PUNE:
At least 10 women workers were killed and nine injured when a powerful explosion
ripped through a small-scale celluloid container manufacturing unit at Landewadi
in the MIDC Bhosari estate, S-Block, late Wednesday afternoon.
Prima facie, the police
suspect it to be a case of cylinder explosion, which resulted in fire and heavy
smoke. The exact cause of the blaze was being ascertained.
While the bodies of four
victims were recovered in a completely charred condition from the accident site,
the other six victims, who were holed up in a bathroom in their attempt to avoid
the blaze, died of suffocation.
The manufacturing unit, Sai
Industries, is part of a relatively dense cluster of small scale units. It
supplies celluloid containers to the ammunition factory, said deputy
commissioner of police (zone III) Mahesh Patil said at the accident site.
Among the nine injured, who
were admitted to the Yashwantrao Chavan Memorial Hospital (YCMH), the condition
of one victim, who suffered a head injury, was stated to be critical.

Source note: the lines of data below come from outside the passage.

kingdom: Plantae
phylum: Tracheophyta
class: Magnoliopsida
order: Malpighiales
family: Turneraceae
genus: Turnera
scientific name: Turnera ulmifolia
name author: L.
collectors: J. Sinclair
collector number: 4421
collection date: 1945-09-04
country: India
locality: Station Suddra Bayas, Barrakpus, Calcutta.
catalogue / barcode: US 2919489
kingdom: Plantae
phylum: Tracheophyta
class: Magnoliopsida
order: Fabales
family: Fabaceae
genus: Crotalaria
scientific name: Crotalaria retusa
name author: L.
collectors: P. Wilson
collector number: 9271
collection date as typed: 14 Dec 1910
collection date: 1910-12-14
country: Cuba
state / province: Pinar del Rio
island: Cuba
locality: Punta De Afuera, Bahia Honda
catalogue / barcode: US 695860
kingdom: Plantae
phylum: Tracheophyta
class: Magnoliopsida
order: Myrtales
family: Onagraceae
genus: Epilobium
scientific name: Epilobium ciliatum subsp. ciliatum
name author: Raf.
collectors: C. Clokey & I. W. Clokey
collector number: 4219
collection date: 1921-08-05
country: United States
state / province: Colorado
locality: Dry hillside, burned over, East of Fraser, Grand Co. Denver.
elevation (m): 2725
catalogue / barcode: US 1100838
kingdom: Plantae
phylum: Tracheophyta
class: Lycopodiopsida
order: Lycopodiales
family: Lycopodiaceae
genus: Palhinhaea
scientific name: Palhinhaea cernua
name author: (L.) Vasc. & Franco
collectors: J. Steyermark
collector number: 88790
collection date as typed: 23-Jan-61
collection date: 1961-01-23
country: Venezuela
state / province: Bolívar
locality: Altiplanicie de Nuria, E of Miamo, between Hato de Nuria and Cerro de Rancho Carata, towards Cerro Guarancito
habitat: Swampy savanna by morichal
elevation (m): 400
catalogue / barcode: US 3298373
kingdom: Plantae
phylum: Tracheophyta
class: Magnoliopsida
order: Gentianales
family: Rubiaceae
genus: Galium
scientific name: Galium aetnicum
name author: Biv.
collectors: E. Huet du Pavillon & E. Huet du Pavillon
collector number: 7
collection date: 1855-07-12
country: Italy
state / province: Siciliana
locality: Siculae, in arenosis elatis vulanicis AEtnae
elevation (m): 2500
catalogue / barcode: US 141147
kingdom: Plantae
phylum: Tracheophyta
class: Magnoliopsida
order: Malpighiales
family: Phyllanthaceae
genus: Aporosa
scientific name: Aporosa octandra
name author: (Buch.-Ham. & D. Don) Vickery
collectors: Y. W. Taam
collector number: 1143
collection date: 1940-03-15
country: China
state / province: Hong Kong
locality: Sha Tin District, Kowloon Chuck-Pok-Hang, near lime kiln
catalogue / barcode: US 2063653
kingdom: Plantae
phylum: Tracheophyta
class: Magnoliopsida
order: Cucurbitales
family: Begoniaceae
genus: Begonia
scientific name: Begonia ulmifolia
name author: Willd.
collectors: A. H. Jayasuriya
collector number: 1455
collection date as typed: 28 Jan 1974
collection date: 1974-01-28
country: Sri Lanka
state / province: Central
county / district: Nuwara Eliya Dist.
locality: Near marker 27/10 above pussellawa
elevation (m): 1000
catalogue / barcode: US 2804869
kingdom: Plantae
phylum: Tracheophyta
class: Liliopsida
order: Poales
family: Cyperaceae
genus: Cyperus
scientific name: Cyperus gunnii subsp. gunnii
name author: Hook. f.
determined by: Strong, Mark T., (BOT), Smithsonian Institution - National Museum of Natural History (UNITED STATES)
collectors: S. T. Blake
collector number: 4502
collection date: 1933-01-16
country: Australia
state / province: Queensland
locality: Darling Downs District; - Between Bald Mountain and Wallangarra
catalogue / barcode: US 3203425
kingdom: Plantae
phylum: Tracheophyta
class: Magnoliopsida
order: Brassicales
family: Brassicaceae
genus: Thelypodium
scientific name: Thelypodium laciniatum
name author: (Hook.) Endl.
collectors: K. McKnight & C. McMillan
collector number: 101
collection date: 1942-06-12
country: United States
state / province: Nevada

Patil said that 28 workers,
including 23 women, were attending various jobs inside the unit when the
explosion happened.
As a
spontaneous reaction late in the evening, irate residents from Landewadi and
adjoining localities gathered at the accident site and indulged in sloganeering
against the police and the fire brigade.
They alleged that the fire
brigade reached the spot around 4.30 pm whereas the blast occurred sometime
between 3.30 and 4 pm. Similarly, they alleged that the police too reached the
site around 5 pm.
A section of
protestors demanded access to the unit on suspicion that some more victims may
have lost their lives. Senior police officials were working on defusing the
tension.
The unit is located
close to settlements like Shantinagar, Ambedkarnagar and Landewadi, which
account for over 3,000 settlers, mostly from other parts of the state and even
outside Maharashtra.
Chaos and
panic reigned supreme for quite some time after the deafening explosion had
people from the adjoining units rush outside their homes to check what had
happened.
It took a while for
them to realise the gravity of the tragedy as they struggled in vain to get past
the thick cover of smoke billowing out of the ground-plus two-storey structure.
Ram Karekar, a young
eyewitness, said, "All we could hear in the initial few minutes was some women
screaming and people running helter-skelter. A part of the unit was engulfed by
the blaze and heavy smoke."
A
couple of women workers jumped from the second floor to escape the fire, Karekar
said, adding that one of these women suffered head
injury.
Riyaz Tamboli, who
works in a neighbouring unit, said people feared that the fire may spread to
other units. "There was total chaos," he added.
Rescuers were able to move in
after the fire brigade vehicles reached the site along with the fire-fighting
paraphernalia. "We removed at least six victims who had shut themselves inside a
bathroom," said Karekar. "All these victims appeared to be in a state of
unconsciousness owing to suffocation," he said.
For a teenaged canteen boy, it
was a close shave as he was about to enter the manufacturing unit. The fact that
he experienced the blast effect first-hand, drove him to a state of shock. All
he could say was, "I came here only a few days back".